The facts of that case did raise real constitutional problems, because the pre-game prayers were sponsored by school officials who had also chastised children for holding minority religious beliefs. But Justice John Paul Stevens went overboard in stating for the majority that student-led prayers at high school graduations and football games have "the improper effect of coercing those present to participate in an act of religious worship"–even if nobody is required or urged to join in the prayers, or even to attend. Stevens also suggested that pregame prayers would be unconstitutional even if initiated by students without official prompting, because dissenters would still feel "isolation and affront." This echoed Justice Sandra Day O’Connor’s overly broad contention, in various opinions since 1984, that the Constitution forbids any government endorsement of religion that "sends a message to non-adherents that they are outsiders, not full members of the political community."

The sad fact is that millions of people feel like outsiders every day, usually for reasons having little to do with religion. The burden of hearing religious believers talk about God at public events ranks too low on the scale of oppression to warrant a constitutional remedy. The Court’s long-standing ban on state sponsorship of supposedly "voluntary" classroom prayer makes sense because impressionable schoolchildren inevitably feel strong pressure to participate. But there is far less pressure in the context of graduation ceremonies and football games. And even in classrooms, the tiny minority of children who find "under God" offensive can, if they wish, easily, and undetectably, skip those words when reciting the Pledge. Or they can skip the whole thing.

Such vague government references to God have "no tendency to establish a religion in this country or to suppress anyone’s exercise, or non-exercise, of religion," Judge Ferdinand F. Fernandez wrote in dissent from the Pledge decision, "except in the fevered eye of persons who most fervently would like to drive all tincture of religion out of the public life of our polity."

The decision barring supper prayers at VMI extended the Supreme Court’s ban on prayer in public elementary and secondary schools for the first time to state colleges. This was a mistake. College students are old enough to vote, to serve in military combat units, and, presumably, to listen to brief, nonsectarian official prayers without feeling coerced to participate.

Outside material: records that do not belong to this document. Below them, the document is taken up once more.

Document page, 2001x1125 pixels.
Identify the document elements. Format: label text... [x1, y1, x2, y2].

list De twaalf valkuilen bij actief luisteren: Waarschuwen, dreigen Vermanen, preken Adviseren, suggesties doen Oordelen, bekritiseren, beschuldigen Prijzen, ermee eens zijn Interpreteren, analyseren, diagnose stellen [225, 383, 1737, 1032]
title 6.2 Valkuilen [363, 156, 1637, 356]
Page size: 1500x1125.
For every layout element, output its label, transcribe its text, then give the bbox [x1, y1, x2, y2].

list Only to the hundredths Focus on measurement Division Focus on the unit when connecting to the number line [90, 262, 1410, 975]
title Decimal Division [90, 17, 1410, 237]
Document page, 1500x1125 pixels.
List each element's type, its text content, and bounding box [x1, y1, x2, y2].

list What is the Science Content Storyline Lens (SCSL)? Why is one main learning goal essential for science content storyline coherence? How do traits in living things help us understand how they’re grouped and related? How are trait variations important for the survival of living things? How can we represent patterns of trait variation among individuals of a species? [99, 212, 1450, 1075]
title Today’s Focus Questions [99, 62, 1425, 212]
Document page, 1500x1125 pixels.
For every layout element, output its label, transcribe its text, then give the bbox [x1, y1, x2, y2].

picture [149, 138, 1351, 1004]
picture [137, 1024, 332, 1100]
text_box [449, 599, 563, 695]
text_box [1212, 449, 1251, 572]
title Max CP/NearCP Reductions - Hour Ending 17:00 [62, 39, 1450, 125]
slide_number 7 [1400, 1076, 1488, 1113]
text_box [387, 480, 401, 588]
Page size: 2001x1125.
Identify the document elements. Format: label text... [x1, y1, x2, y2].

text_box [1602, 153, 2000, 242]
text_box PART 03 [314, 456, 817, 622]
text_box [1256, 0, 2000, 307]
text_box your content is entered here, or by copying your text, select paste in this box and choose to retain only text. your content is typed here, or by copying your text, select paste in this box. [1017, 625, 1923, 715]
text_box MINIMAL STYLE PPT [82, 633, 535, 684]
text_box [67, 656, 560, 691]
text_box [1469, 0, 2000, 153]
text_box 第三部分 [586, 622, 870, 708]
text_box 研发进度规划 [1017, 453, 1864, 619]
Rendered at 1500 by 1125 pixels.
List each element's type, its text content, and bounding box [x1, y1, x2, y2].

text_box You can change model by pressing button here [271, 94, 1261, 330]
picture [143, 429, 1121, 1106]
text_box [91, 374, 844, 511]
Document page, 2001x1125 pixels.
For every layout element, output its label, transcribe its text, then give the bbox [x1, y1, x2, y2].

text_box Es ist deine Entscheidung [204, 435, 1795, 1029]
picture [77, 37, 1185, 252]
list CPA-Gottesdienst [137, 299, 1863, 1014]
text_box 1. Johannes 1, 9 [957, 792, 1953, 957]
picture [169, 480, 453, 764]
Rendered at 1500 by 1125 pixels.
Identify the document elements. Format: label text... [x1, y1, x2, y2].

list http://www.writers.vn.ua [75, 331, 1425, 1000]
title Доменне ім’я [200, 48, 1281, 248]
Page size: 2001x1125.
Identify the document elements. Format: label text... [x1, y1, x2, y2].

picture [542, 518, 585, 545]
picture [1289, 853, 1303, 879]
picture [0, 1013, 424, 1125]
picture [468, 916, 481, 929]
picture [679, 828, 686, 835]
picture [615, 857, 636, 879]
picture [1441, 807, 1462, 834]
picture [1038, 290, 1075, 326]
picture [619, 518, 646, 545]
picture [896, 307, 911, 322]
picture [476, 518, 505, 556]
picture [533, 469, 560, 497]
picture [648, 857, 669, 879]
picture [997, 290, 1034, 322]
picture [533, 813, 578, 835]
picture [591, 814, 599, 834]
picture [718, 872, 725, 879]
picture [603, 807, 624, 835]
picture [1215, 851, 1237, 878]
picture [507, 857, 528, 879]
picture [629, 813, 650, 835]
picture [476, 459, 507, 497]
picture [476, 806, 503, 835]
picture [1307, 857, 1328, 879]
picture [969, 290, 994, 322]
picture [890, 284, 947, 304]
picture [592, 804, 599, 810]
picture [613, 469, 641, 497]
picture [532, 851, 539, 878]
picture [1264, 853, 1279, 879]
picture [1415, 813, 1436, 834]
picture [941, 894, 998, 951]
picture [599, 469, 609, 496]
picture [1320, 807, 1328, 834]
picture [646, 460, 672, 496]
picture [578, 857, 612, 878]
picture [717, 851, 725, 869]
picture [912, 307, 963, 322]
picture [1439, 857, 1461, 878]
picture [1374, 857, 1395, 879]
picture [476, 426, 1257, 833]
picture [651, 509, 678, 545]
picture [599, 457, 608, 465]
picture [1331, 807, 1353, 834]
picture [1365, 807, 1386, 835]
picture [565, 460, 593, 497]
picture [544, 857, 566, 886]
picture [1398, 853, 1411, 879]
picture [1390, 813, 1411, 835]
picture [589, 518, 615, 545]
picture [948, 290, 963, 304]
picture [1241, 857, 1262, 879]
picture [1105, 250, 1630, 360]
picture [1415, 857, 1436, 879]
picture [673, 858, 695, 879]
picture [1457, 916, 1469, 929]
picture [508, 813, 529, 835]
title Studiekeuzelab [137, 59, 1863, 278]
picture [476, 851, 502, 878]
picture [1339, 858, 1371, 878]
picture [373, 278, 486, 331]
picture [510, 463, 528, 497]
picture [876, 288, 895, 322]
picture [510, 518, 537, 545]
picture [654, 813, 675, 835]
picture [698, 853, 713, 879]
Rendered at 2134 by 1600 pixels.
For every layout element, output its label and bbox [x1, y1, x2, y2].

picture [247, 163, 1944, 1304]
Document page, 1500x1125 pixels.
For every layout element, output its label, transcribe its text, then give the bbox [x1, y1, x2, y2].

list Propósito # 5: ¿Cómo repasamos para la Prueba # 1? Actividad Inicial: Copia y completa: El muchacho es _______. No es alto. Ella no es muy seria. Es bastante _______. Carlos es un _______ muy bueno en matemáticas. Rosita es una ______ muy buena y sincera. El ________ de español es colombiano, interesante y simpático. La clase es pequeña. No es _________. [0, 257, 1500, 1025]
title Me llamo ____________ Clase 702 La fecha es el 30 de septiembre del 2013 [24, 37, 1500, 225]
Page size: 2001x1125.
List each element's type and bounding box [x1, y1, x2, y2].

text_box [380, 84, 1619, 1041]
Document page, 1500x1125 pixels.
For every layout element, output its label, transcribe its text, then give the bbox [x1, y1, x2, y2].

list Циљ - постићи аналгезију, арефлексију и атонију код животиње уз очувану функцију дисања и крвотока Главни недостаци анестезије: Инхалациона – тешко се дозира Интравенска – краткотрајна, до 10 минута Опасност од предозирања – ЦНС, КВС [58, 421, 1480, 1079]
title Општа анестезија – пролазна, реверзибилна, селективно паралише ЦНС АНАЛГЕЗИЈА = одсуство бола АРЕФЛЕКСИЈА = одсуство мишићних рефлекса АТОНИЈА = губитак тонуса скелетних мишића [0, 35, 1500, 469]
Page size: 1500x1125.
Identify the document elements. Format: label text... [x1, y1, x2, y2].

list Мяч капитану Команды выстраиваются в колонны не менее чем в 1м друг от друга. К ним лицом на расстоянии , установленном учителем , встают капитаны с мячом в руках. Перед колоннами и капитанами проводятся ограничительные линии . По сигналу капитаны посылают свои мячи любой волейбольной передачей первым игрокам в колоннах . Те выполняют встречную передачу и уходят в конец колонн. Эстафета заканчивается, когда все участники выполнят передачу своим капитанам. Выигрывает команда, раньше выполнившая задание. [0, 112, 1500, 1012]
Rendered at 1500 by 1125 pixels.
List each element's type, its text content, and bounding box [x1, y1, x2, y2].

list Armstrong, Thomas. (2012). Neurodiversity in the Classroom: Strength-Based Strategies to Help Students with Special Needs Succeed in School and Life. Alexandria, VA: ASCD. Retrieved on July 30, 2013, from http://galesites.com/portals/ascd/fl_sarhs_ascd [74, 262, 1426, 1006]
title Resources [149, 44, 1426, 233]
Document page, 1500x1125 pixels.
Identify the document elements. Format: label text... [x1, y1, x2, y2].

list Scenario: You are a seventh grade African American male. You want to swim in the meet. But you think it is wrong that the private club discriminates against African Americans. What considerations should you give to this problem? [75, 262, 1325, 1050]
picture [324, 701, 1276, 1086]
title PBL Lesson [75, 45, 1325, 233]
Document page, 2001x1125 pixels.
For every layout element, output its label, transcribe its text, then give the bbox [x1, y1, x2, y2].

Nobody is required to join in VMI’s supper prayer or, for that matter, to attend VMI.

In an August 13 dissent from the 4th Circuit’s 6-6 vote to deny a rehearing of the VMI case, Judge J. Harvie Wilkinson III wrote: "When courts push too insistently at shared understandings and accommodations–reached over time and given meaning through the customs and rituals of observance–they risk inflaming the sorts of religious passion [and division] that the establishment clause was designed to prevent." Amen.